EXCERPTED PASSAGE
════════════════

OpSets: Sequential Specifications for Replicated Datatypes (Extended Version)
Martin Kleppmann, Victor B. F. Gomes, Dominic P. Mulligan, and Alastair R. Beresford
arXiv:1805.04263 [cs.DC],
May 2018.
Abstract
We introduce OpSets, an executable framework for specifying and reasoning about the semantics of
replicated datatypes that provide eventual consistency in a distributed system, and for mechanically
verifying algorithms that implement these datatypes. Our approach is simple but expressive, allowing
us to succinctly specify a variety of abstract datatypes, including maps, sets, lists, text, graphs,
trees, and registers. Our datatypes are also composable, enabling the construction of complex data
structures. To demonstrate the utility of OpSets for analysing replication algorithms, we highlight
an important correctness property for collaborative text editing that has traditionally been
overlooked; algorithms that do not satisfy this property can exhibit awkward interleaving of text.
We use OpSets to specify this correctness property and prove that although one existing replication
algorithm satisfies this property, several other published algorithms do not. We also show how
OpSets can be used to develop new replicated datatypes: we provide a simple specification of an
atomic move operation for trees, an operation that had previously been thought to be impossible to
implement without locking. We use the Isabelle/HOL proof assistant to formalise the OpSets approach
and produce mechanised proofs of correctness of the main claims in this paper, thereby eliminating
the ambiguity of previous informal approaches, and ruling out reasoning errors that could occur in
handwritten proofs.

════════════════

RECORDS PROVIDED
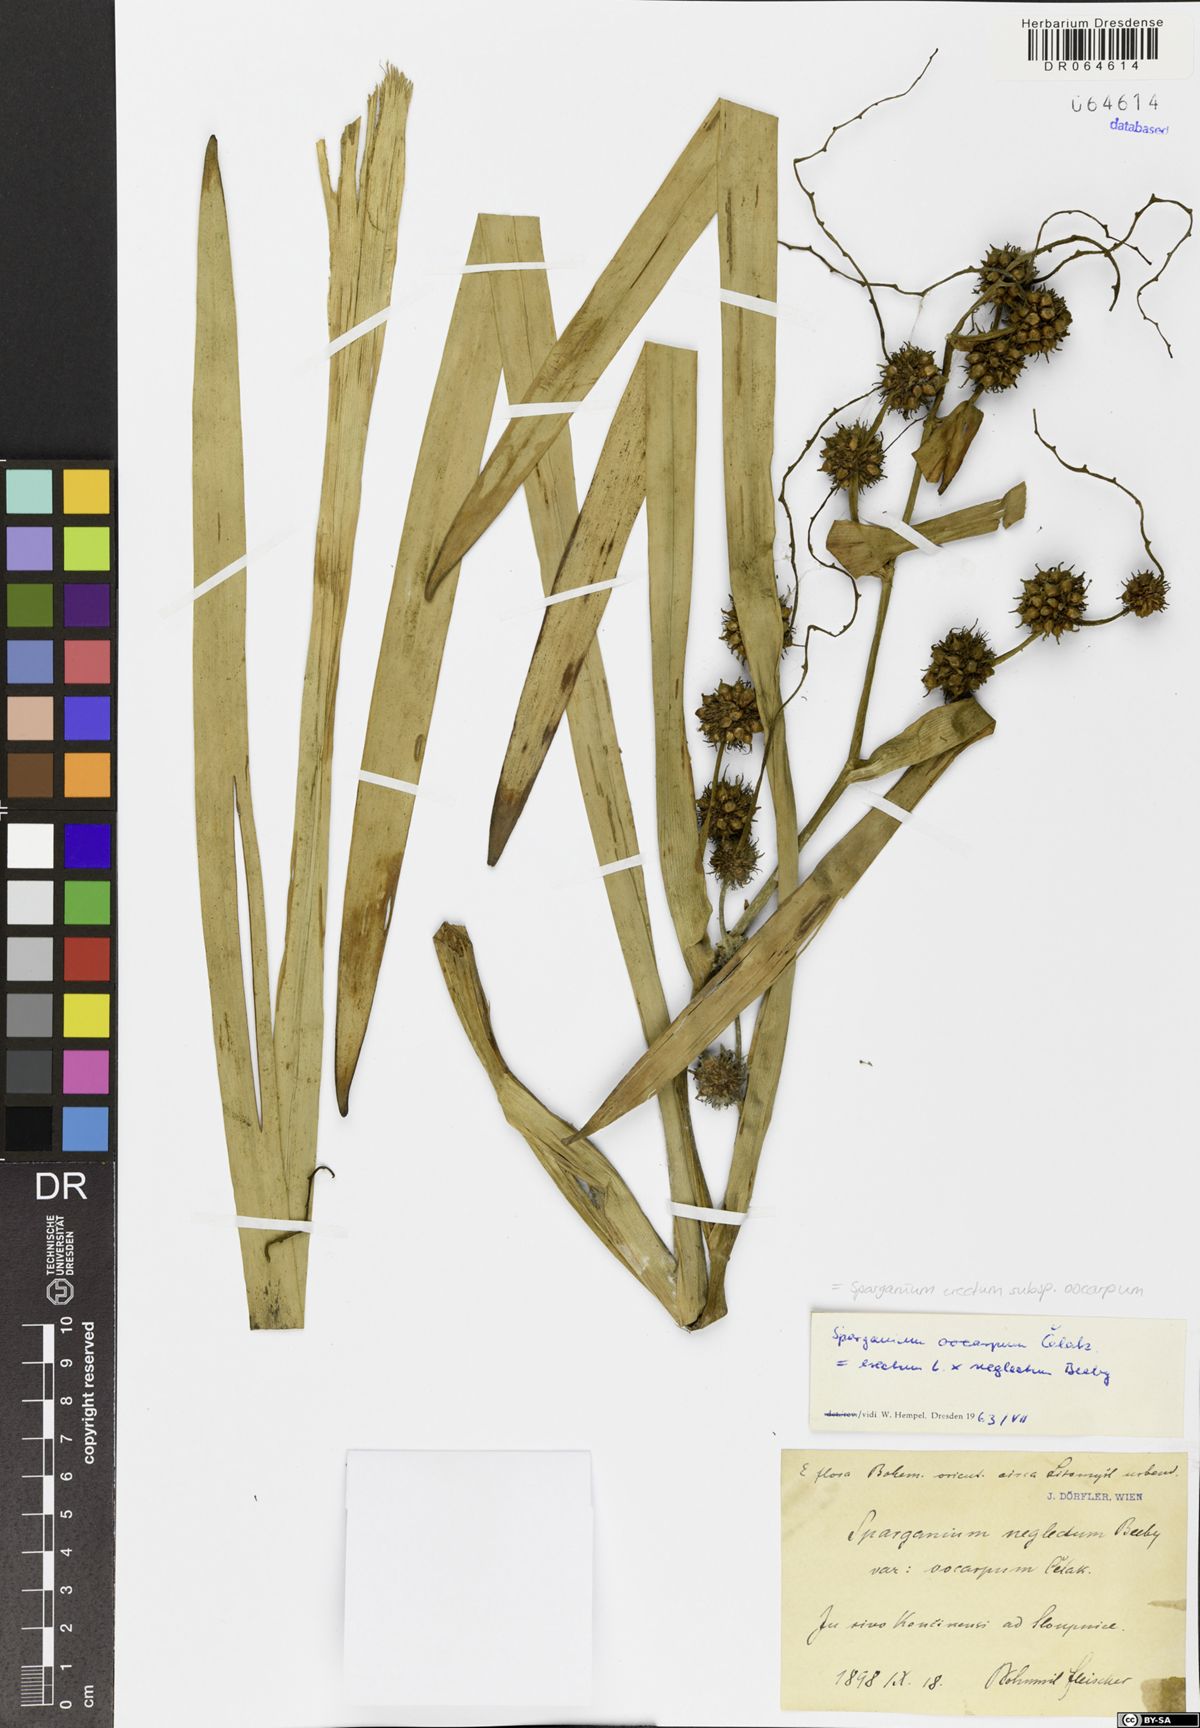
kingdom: Plantae
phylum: Tracheophyta
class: Liliopsida
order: Poales
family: Typhaceae
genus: Sparganium
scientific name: Sparganium erectum
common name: Branched bur-reed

════════════════

SET TASKS
**1.** Which proof assistant does the OpSets abstract say is used to formalize the approach?
**2.** Reproduce the OpSets abstract verbatim from "We use OpSets" to "handwritten proofs.".

EXERCISE SOLUTIONS
**1.** Isabelle/HOL

**2.**
We use OpSets to specify this correctness property and prove that although one existing replication
algorithm satisfies this property, several other published algorithms do not. We also show how
OpSets can be used to develop new replicated datatypes: we provide a simple specification of an
atomic move operation for trees, an operation that had previously been thought to be impossible to
implement without locking. We use the Isabelle/HOL proof assistant to formalise the OpSets approach
and produce mechanised proofs of correctness of the main claims in this paper, thereby eliminating
the ambiguity of previous informal approaches, and ruling out reasoning errors that could occur in
handwritten proofs.